Thanks for the response. I guess I should have included more of the report than just the levels found. Here's more of both below.



Virginiagal said:


> I'm guessing Maine is saying the percentage of potassium is low because your calcium and magnesium percentages are high. New Hampshire is saying you have an acceptable of potassium and isn't comparing it to the other base cations.


You flipped the two states BTW, the one with the colored bars is Maine. I'll go through those PDFs to try to understand better.

The recommendations for fertilizer seem different. New Hampshire (second one) kind of reads like generic recommendations, while Maine seems more personalized.


----------



## Virginiagal (Apr 24, 2017)

Yes, I was misreading. I think I must have looked at phosphorus instead of potassium for New Hampshire. New Hampshire is saying you're low in potassium.

Both states don't want you using much nitrogen, do they? I wonder if it's because you're so far north and have a short growing season in the fall. Maine says you need 0.8 of phosphorus and 1.3 lb of potassium for the year yet the fertilizers and amounts it recommends don't supply that much. New Hampshire recommends 0.9 or 1.8 or 2.7 lb of nitrogen and of potassium, depending on level of maintenance, but no phosphorus (unless you are seeding).

How do you normally fertilize? Ryegrass takes more nitrogen than fine fescue and you have both.


----------



## nemesis256 (Mar 27, 2021)

Virginiagal said:


> How do you normally fertilize? Ryegrass takes more nitrogen than fine fescue and you have both.


My normal source is the generic Scotts (meaning none of their "season" fertilizers) which is a 32-0-4. I did an application a few weeks ago which was about 0.5-0.6 lbs of N/1000 sqft.

I also add other things based on soil tests. For example a soil test last season showed low K, so I applied sulfate of potash at 2 lbs / 1000 sqft, 3 times over last summer.

Now with this latest soil test, I got Ammonium Sulfate since the one from Maine shows low sulfur. That will be my source of N for the next two apps, which I'm planning on doing mid June then late August when the temps start cooling. I'll be aiming for 0.5 lbs / 1000 sqft for both of those apps.

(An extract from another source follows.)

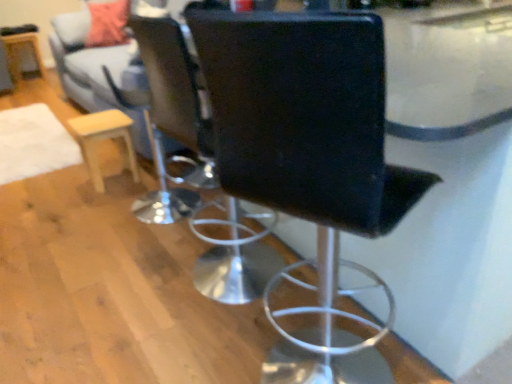
This screenshot has height=384, width=512. What are the coordinates of `vacant space underneath black leather chair at center, the 2th chair positioned from the front (from a real-world perspective)` in the screenshot? It's located at (208, 283).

My main question with these soil test results is which do I pay attention to. Maine makes it look like I should apply phosporus (which is odd, I hear soils in the North East are often high in P), then New Hampshire makes it look like I should apply potassium. Then if you flip P and K for each state, they're both optimum.


----------



## Virginiagal (Apr 24, 2017)

Both states are recommending potassium, so do some SOP. Probably not as much as you did last year. SOP has sulfur, as does ammonium sulfate. Two applications of SOP would be plenty. As for phosphorus, you could add a little bit, hedging between the two tests. Or skip it. Maine's recommendation of 10 lb of 20-4-8 split into two applications for the whole year (5 lb in the spring, 5 lb late summer) would give only 0.4 lb for the year, hardly worth mentioning. Mulch mowing your fall leaves will provide some phosphorus. Maybe you could count that as your phosphorus application.

So, you don't fertilize past late summer? Maine said late August, New Hampshire said pre Labor Day. That seems so strange to me, as fall around here, and most of the country with cool season grass, is the best time to fertilize, September and October being the time to pour on the nitrogen and take advantage of the best growing time of the year. But then again, your grass may not benefit as much from a lot of nitrogen (fine fescue anyway). And maybe winter begins very early for you. When do the leaves fall? When does it start snowing?


----------



## nemesis256 (Mar 27, 2021)

Virginiagal said:


> So, you don't fertilize past late summer? Maine said late August, New Hampshire said pre Labor Day. That seems so strange to me, as fall around here, and most of the country with cool season grass, is the best time to fertilize, September and October being the time to pour on the nitrogen and take advantage of the best growing time of the year. But then again, your grass may not benefit as much from a lot of nitrogen (fine fescue anyway). And maybe winter begins very early for you. When do the leaves fall? When does it start snowing?


I might do another application mid September. It is the best time to fertilize we just have to do it a little earlier. Leaves fall mid October, and soil temps are hitting 50 at that time as well. First snow isn't very reliable recently (damn climate change) but lets say late November early December.


----------